In 2007, at the peak of the boom, disposable income was shared in the well-established way, where the poorest fifth have less than 10pc of income and the best-off fifth get 40pc, with the remaining 50pc shared fairly evenly across the middle. There was of course a major jolt, caused by soaring unemployment when the crash struck. But by 2014, the old shares had been restored.

Before we get into whether this is an acceptable distribution (and if not, in which direction it is unacceptable), it needs to be said that it is not an unusual distribution in European terms. Ireland is not particularly unequal. It sits in the middle, where its nearest neighbours are France, Germany and the Netherlands.

It is the stability which is unusual. Governments come and go, arguments about tax cuts and spending increases rage, budgets are passed, ministers are accused of grinding the faces of the poor in favour of the rich (very occasionally, the other way round) but the end result shows it was all much ado about nothing.

That is not the same as doing nothing. The ESRI finds that if, as sometimes suggested, finance ministers were replaced by a passive index robot whose instructions were to change everything in line with inflation, poverty would be 50pc greater and the poverty gap double what they actually are.

The really big element is that earnings in Ireland grew so much more rapidly than in the rest of western Europe, or the USA. That meant that Ireland was able to buck the trend of increasing inequality which has received so much attention in the UK, US and the wider OECD.
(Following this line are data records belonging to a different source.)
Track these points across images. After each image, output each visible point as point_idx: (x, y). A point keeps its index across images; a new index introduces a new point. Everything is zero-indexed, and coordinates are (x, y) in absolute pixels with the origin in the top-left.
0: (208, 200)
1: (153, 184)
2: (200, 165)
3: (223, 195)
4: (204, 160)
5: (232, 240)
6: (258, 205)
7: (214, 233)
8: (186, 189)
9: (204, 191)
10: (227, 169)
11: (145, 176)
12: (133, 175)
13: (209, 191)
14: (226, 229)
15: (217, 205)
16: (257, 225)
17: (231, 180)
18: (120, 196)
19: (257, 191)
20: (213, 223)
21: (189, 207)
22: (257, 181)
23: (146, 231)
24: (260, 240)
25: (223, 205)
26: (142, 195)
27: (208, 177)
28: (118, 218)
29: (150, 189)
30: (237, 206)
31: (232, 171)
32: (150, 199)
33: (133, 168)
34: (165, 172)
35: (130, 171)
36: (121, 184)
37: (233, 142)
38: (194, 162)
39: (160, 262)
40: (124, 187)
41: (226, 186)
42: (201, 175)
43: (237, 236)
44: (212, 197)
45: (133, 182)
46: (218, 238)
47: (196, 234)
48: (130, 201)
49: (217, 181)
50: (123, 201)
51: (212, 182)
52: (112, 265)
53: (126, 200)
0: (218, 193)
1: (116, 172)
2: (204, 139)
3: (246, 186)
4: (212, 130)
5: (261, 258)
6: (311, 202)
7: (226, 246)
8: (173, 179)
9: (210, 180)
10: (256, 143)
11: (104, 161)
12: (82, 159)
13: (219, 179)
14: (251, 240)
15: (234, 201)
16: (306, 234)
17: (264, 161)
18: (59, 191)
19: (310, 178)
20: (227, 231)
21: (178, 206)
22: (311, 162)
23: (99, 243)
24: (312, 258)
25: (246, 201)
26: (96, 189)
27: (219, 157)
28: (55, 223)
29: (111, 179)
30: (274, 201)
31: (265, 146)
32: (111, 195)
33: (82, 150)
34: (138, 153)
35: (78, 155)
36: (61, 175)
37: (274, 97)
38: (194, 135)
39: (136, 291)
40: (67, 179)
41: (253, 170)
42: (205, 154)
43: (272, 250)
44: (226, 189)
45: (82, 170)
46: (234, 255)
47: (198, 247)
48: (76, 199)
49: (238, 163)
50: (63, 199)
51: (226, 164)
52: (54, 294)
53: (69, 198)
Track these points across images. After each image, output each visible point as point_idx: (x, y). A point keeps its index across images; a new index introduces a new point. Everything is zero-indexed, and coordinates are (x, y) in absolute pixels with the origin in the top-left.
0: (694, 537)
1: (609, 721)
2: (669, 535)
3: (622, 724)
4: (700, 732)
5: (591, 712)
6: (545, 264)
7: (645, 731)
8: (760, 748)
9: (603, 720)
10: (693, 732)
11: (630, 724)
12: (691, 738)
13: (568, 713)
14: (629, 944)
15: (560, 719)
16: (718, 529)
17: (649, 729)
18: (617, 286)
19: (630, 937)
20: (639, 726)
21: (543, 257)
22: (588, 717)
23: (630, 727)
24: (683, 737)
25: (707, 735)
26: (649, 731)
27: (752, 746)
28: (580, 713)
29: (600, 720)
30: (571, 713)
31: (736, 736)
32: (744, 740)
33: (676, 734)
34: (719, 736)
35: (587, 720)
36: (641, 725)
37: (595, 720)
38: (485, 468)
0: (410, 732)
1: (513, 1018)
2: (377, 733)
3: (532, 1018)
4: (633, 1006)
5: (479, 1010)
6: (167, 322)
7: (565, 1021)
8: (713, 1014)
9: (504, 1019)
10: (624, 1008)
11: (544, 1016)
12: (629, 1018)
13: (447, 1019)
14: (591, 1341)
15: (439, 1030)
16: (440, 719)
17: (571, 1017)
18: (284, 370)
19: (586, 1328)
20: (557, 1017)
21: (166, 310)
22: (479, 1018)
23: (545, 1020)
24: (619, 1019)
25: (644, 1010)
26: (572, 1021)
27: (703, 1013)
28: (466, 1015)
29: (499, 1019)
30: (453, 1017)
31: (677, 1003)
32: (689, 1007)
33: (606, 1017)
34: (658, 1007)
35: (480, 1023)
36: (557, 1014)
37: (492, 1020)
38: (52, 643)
The latter finds that as many as 40pc of the lower income groups in member states have seen no improvement in their relative position since the crash.

Much of the international comment has been sparked by the statistic that typical (median) earnings in the USA have barely increased in 20 years.

In Britain, they rose by 1.5pc a year but in Ireland the figure has been 3.23pc.

The 70pc rise in real wages since 1987 has been enough to raise all boats and reduce inequality in Ireland, while it increased in the two big English-speaking countries, and in many others as well in more recent years.

While the top 10pc of earners in the UK did better than the median with a 2pc increase, in Ireland they got less – an annual 2.8pc rise. (You had to be a really big earner in the USA to get anything).

Ireland is an exception. It is convenient just to assume that whatever is happening in Britain and America must be happening here. As a long-ago editor once said; just stick a green hat on the story and send it out. Often, though, things are happening differently here. Income distribution is one of them.

The report identifies the key triggers for the different Irish experience.

The main one is barely known now – the 1987 Commission on Social Welfare. In particular, its recommendations increased the lower rates of welfare benefits. Non- contributory pensions and jobseeker payments have risen by more than the 70pc gain in real wages, with most of the adjustment in the very dramatic years of 1987-1994.

The other trigger was indeed tax cuts, especially the reduction – nay, collapse – of the standard rate from 35pc to 20pc. That eaten bread is long forgotten and the low entry point for the higher rate which inevitably followed is now the focus of tax cut talk. Arithmetic says talk is all it will remain.

The entry point for income tax also increased faster than earnings were rising, under the somewhat unfortunate phrase, “taking people out of the tax net”; which makes it sound like something one is entitled to evade. So we are where we are or, to be more precise, more or less where we have always been.

Now we can get on to how desirable this is. Should policy aim to distribute income more equally, as in Denmark and Finland, or even Slovakia?

Or are things better arranged by having a wider spread, like Spain and New Zealand, even if the UK is a step too far?

The real issues go deeper than just income distribution. Ireland’s tax and welfare systems may leave it comfortably in the middle rank; but with almost the highest levels of private sector earnings in the OECD, matched by one of the biggest proportions of unemployed households.

The could produce the stuff of serious politics. There has been too much argument over statistics which are there for all to see, and not nearly enough over their causes and effects, not just on income but on general well-being.